───── Provided records

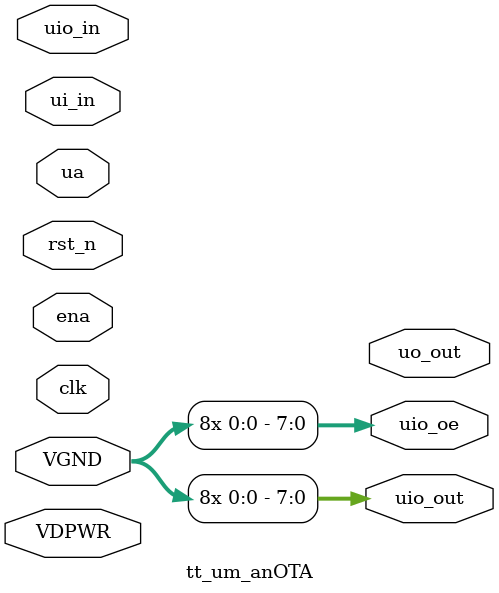
<source format=v>
/*
 * Copyright (c) 2024 Your Name
 * SPDX-License-Identifier: Apache-2.0
 */

`default_nettype none

module tt_um_anOTA (
    input  wire       VGND,
    input  wire       VDPWR,    // 1.8v power supply
    //input  wire       VAPWR,    // 3.3v power supply  (Remove if not used)
    input  wire [7:0] ui_in,    // Dedicated inputs
    output wire [7:0] uo_out,   // Dedicated outputs
    input  wire [7:0] uio_in,   // IOs: Input path
    output wire [7:0] uio_out,  // IOs: Output path
    output wire [7:0] uio_oe,   // IOs: Enable path (active high: 0=input, 1=output)
    inout  wire [7:0] ua,       // Analog pins, only ua[5:0] can be used
    input  wire       ena,      // always 1 when the design is powered, so you can ignore it
    input  wire       clk,      // clock
    input  wire       rst_n     // reset_n - low to reset
);


	assign uio_out[0] = VGND;
    assign uio_out[1] = VGND;
    assign uio_out[2] = VGND;
    assign uio_out[3] = VGND;
    assign uio_out[4] = VGND;
    assign uio_out[5] = VGND;
    assign uio_out[6] = VGND;
    assign uio_out[7] = VGND;

    assign uio_oe[0] = VGND;
    assign uio_oe[1] = VGND;
    assign uio_oe[2] = VGND;
    assign uio_oe[3] = VGND;
    assign uio_oe[4] = VGND;
    assign uio_oe[5] = VGND;
    assign uio_oe[6] = VGND;
    assign uio_oe[7] = VGND;

endmodule

</source>
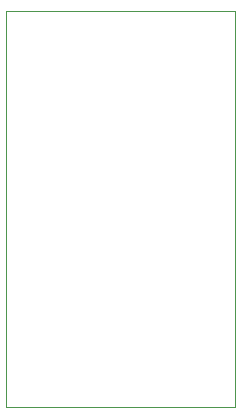
<source format=gbr>
%TF.GenerationSoftware,KiCad,Pcbnew,(5.1.10)-1*%
%TF.CreationDate,2024-03-30T22:18:20+09:00*%
%TF.ProjectId,BLEModule,424c454d-6f64-4756-9c65-2e6b69636164,rev?*%
%TF.SameCoordinates,Original*%
%TF.FileFunction,Profile,NP*%
%FSLAX46Y46*%
G04 Gerber Fmt 4.6, Leading zero omitted, Abs format (unit mm)*
G04 Created by KiCad (PCBNEW (5.1.10)-1) date 2024-03-30 22:18:20*
%MOMM*%
%LPD*%
G01*
G04 APERTURE LIST*
%TA.AperFunction,Profile*%
%ADD10C,0.100000*%
%TD*%
G04 APERTURE END LIST*
D10*
X155300000Y-92000000D02*
X135900000Y-92000000D01*
X135900000Y-92000000D02*
X135900000Y-58400000D01*
X135900000Y-58400000D02*
X155300000Y-58400000D01*
X155300000Y-58400000D02*
X155300000Y-92000000D01*
M02*

</source>
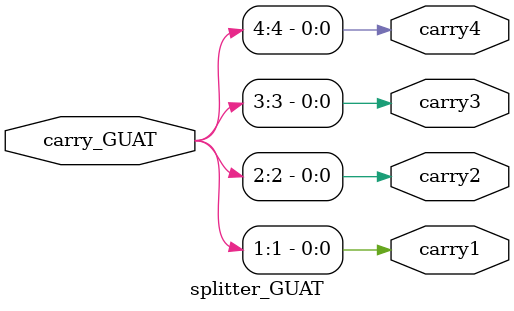
<source format=v>
`timescale 1ns / 1ps


module splitter_GUAT(carry_GUAT, carry1, carry2, carry3, carry4);

    input [4:1] carry_GUAT;
    output carry1, carry2, carry3, carry4;
    
    assign carry1 = carry_GUAT[1];
    assign carry2 = carry_GUAT[2];
    assign carry3 = carry_GUAT[3];
    assign carry4 = carry_GUAT[4];
    
endmodule

</source>
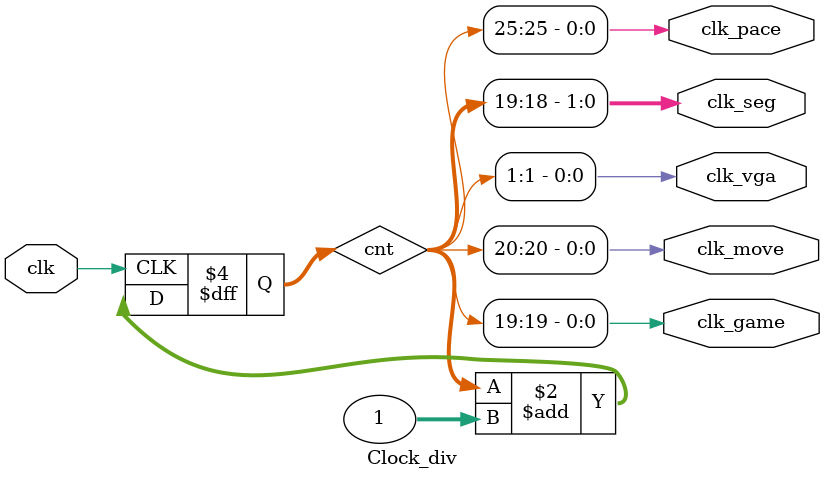
<source format=v>
module Clock_div(clk, clk_pace, clk_game, clk_move, clk_vga, clk_seg);

    input wire clk;
    output wire clk_pace, clk_game, clk_move, clk_vga;
    output wire [1: 0] clk_seg;

    reg [31: 0] cnt = 0;

    always @(posedge clk) begin
        cnt <= cnt + 1;
    end

    assign clk_pace = cnt[25];
    assign clk_game = cnt[19];
    assign clk_move = cnt[20];
    assign clk_vga = cnt[1];
    assign clk_seg = cnt[19: 18];

endmodule

</source>
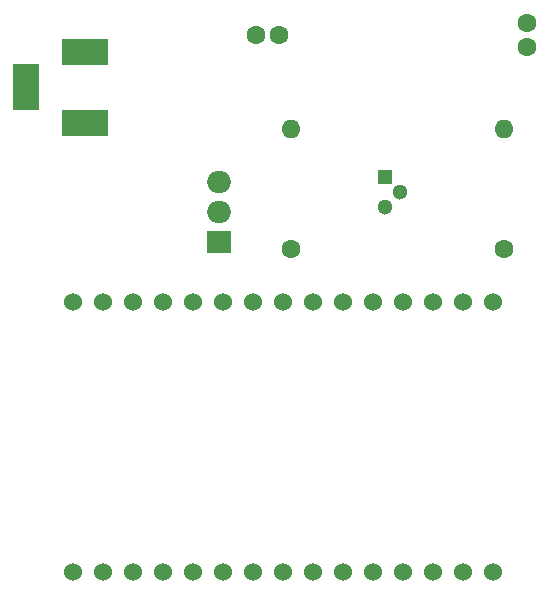
<source format=gbs>
G04 #@! TF.GenerationSoftware,KiCad,Pcbnew,(6.0.7)*
G04 #@! TF.CreationDate,2024-02-18T11:09:31-05:00*
G04 #@! TF.ProjectId,temp_fan_controller,74656d70-5f66-4616-9e5f-636f6e74726f,rev?*
G04 #@! TF.SameCoordinates,Original*
G04 #@! TF.FileFunction,Soldermask,Bot*
G04 #@! TF.FilePolarity,Negative*
%FSLAX46Y46*%
G04 Gerber Fmt 4.6, Leading zero omitted, Abs format (unit mm)*
G04 Created by KiCad (PCBNEW (6.0.7)) date 2024-02-18 11:09:31*
%MOMM*%
%LPD*%
G01*
G04 APERTURE LIST*
%ADD10R,1.300000X1.300000*%
%ADD11C,1.300000*%
%ADD12C,1.524000*%
%ADD13C,1.600000*%
%ADD14O,1.600000X1.600000*%
%ADD15R,2.000000X1.905000*%
%ADD16O,2.000000X1.905000*%
%ADD17R,4.000000X2.200000*%
%ADD18R,2.200000X4.000000*%
G04 APERTURE END LIST*
D10*
X124000000Y-79000000D03*
D11*
X125270000Y-80270000D03*
X124000000Y-81540000D03*
D12*
X97585000Y-112430000D03*
X100125000Y-112430000D03*
X102665000Y-112430000D03*
X105205000Y-112430000D03*
X107745000Y-112430000D03*
X110285000Y-112430000D03*
X112825000Y-112430000D03*
X115365000Y-112430000D03*
X117905000Y-112430000D03*
X120445000Y-112430000D03*
X122985000Y-112430000D03*
X125525000Y-112430000D03*
X128065000Y-112430000D03*
X130605000Y-112430000D03*
X133145000Y-112430000D03*
X133145000Y-89570000D03*
X130605000Y-89570000D03*
X128065000Y-89570000D03*
X125525000Y-89570000D03*
X122985000Y-89570000D03*
X120445000Y-89570000D03*
X117905000Y-89570000D03*
X115365000Y-89570000D03*
X112825000Y-89570000D03*
X110285000Y-89570000D03*
X107745000Y-89570000D03*
X105205000Y-89570000D03*
X102665000Y-89570000D03*
X100125000Y-89570000D03*
X97585000Y-89570000D03*
D13*
X116000000Y-85080000D03*
D14*
X116000000Y-74920000D03*
D13*
X134000000Y-85080000D03*
D14*
X134000000Y-74920000D03*
D15*
X109945000Y-84540000D03*
D16*
X109945000Y-82000000D03*
X109945000Y-79460000D03*
D13*
X136000000Y-68000000D03*
X136000000Y-66000000D03*
X113000000Y-67000000D03*
X115000000Y-67000000D03*
D17*
X98575000Y-74400000D03*
X98575000Y-68400000D03*
D18*
X93575000Y-71400000D03*
M02*

</source>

──────────

In your copy, include no pictures; print every line above exactly.

(Written solution):
<source format=v>
/*
 * Copyright (c) 2024 Your Name
 * SPDX-License-Identifier: Apache-2.0
 */

`default_nettype none

module tt_um_anOTA (
    input  wire       VGND,
    input  wire       VDPWR,    // 1.8v power supply
    //input  wire       VAPWR,    // 3.3v power supply  (Remove if not used)
    input  wire [7:0] ui_in,    // Dedicated inputs
    output wire [7:0] uo_out,   // Dedicated outputs
    input  wire [7:0] uio_in,   // IOs: Input path
    output wire [7:0] uio_out,  // IOs: Output path
    output wire [7:0] uio_oe,   // IOs: Enable path (active high: 0=input, 1=output)
    inout  wire [7:0] ua,       // Analog pins, only ua[5:0] can be used
    input  wire       ena,      // always 1 when the design is powered, so you can ignore it
    input  wire       clk,      // clock
    input  wire       rst_n     // reset_n - low to reset
);


	assign uio_out[0] = VGND;
    assign uio_out[1] = VGND;
    assign uio_out[2] = VGND;
    assign uio_out[3] = VGND;
    assign uio_out[4] = VGND;
    assign uio_out[5] = VGND;
    assign uio_out[6] = VGND;
    assign uio_out[7] = VGND;

    assign uio_oe[0] = VGND;
    assign uio_oe[1] = VGND;
    assign uio_oe[2] = VGND;
    assign uio_oe[3] = VGND;
    assign uio_oe[4] = VGND;
    assign uio_oe[5] = VGND;
    assign uio_oe[6] = VGND;
    assign uio_oe[7] = VGND;

endmodule

</source>
<source format=gbr>
%TF.GenerationSoftware,KiCad,Pcbnew,(5.1.10)-1*%
%TF.CreationDate,2024-03-30T22:18:20+09:00*%
%TF.ProjectId,BLEModule,424c454d-6f64-4756-9c65-2e6b69636164,rev?*%
%TF.SameCoordinates,Original*%
%TF.FileFunction,Profile,NP*%
%FSLAX46Y46*%
G04 Gerber Fmt 4.6, Leading zero omitted, Abs format (unit mm)*
G04 Created by KiCad (PCBNEW (5.1.10)-1) date 2024-03-30 22:18:20*
%MOMM*%
%LPD*%
G01*
G04 APERTURE LIST*
%TA.AperFunction,Profile*%
%ADD10C,0.100000*%
%TD*%
G04 APERTURE END LIST*
D10*
X155300000Y-92000000D02*
X135900000Y-92000000D01*
X135900000Y-92000000D02*
X135900000Y-58400000D01*
X135900000Y-58400000D02*
X155300000Y-58400000D01*
X155300000Y-58400000D02*
X155300000Y-92000000D01*
M02*

</source>
<source format=v>
`timescale 1ns / 1ps


module splitter_GUAT(carry_GUAT, carry1, carry2, carry3, carry4);

    input [4:1] carry_GUAT;
    output carry1, carry2, carry3, carry4;
    
    assign carry1 = carry_GUAT[1];
    assign carry2 = carry_GUAT[2];
    assign carry3 = carry_GUAT[3];
    assign carry4 = carry_GUAT[4];
    
endmodule

</source>
<source format=v>
module Clock_div(clk, clk_pace, clk_game, clk_move, clk_vga, clk_seg);

    input wire clk;
    output wire clk_pace, clk_game, clk_move, clk_vga;
    output wire [1: 0] clk_seg;

    reg [31: 0] cnt = 0;

    always @(posedge clk) begin
        cnt <= cnt + 1;
    end

    assign clk_pace = cnt[25];
    assign clk_game = cnt[19];
    assign clk_move = cnt[20];
    assign clk_vga = cnt[1];
    assign clk_seg = cnt[19: 18];

endmodule

</source>
<source format=gbs>
G04 #@! TF.GenerationSoftware,KiCad,Pcbnew,(6.0.7)*
G04 #@! TF.CreationDate,2024-02-18T11:09:31-05:00*
G04 #@! TF.ProjectId,temp_fan_controller,74656d70-5f66-4616-9e5f-636f6e74726f,rev?*
G04 #@! TF.SameCoordinates,Original*
G04 #@! TF.FileFunction,Soldermask,Bot*
G04 #@! TF.FilePolarity,Negative*
%FSLAX46Y46*%
G04 Gerber Fmt 4.6, Leading zero omitted, Abs format (unit mm)*
G04 Created by KiCad (PCBNEW (6.0.7)) date 2024-02-18 11:09:31*
%MOMM*%
%LPD*%
G01*
G04 APERTURE LIST*
%ADD10R,1.300000X1.300000*%
%ADD11C,1.300000*%
%ADD12C,1.524000*%
%ADD13C,1.600000*%
%ADD14O,1.600000X1.600000*%
%ADD15R,2.000000X1.905000*%
%ADD16O,2.000000X1.905000*%
%ADD17R,4.000000X2.200000*%
%ADD18R,2.200000X4.000000*%
G04 APERTURE END LIST*
D10*
X124000000Y-79000000D03*
D11*
X125270000Y-80270000D03*
X124000000Y-81540000D03*
D12*
X97585000Y-112430000D03*
X100125000Y-112430000D03*
X102665000Y-112430000D03*
X105205000Y-112430000D03*
X107745000Y-112430000D03*
X110285000Y-112430000D03*
X112825000Y-112430000D03*
X115365000Y-112430000D03*
X117905000Y-112430000D03*
X120445000Y-112430000D03*
X122985000Y-112430000D03*
X125525000Y-112430000D03*
X128065000Y-112430000D03*
X130605000Y-112430000D03*
X133145000Y-112430000D03*
X133145000Y-89570000D03*
X130605000Y-89570000D03*
X128065000Y-89570000D03*
X125525000Y-89570000D03*
X122985000Y-89570000D03*
X120445000Y-89570000D03*
X117905000Y-89570000D03*
X115365000Y-89570000D03*
X112825000Y-89570000D03*
X110285000Y-89570000D03*
X107745000Y-89570000D03*
X105205000Y-89570000D03*
X102665000Y-89570000D03*
X100125000Y-89570000D03*
X97585000Y-89570000D03*
D13*
X116000000Y-85080000D03*
D14*
X116000000Y-74920000D03*
D13*
X134000000Y-85080000D03*
D14*
X134000000Y-74920000D03*
D15*
X109945000Y-84540000D03*
D16*
X109945000Y-82000000D03*
X109945000Y-79460000D03*
D13*
X136000000Y-68000000D03*
X136000000Y-66000000D03*
X113000000Y-67000000D03*
X115000000Y-67000000D03*
D17*
X98575000Y-74400000D03*
X98575000Y-68400000D03*
D18*
X93575000Y-71400000D03*
M02*

</source>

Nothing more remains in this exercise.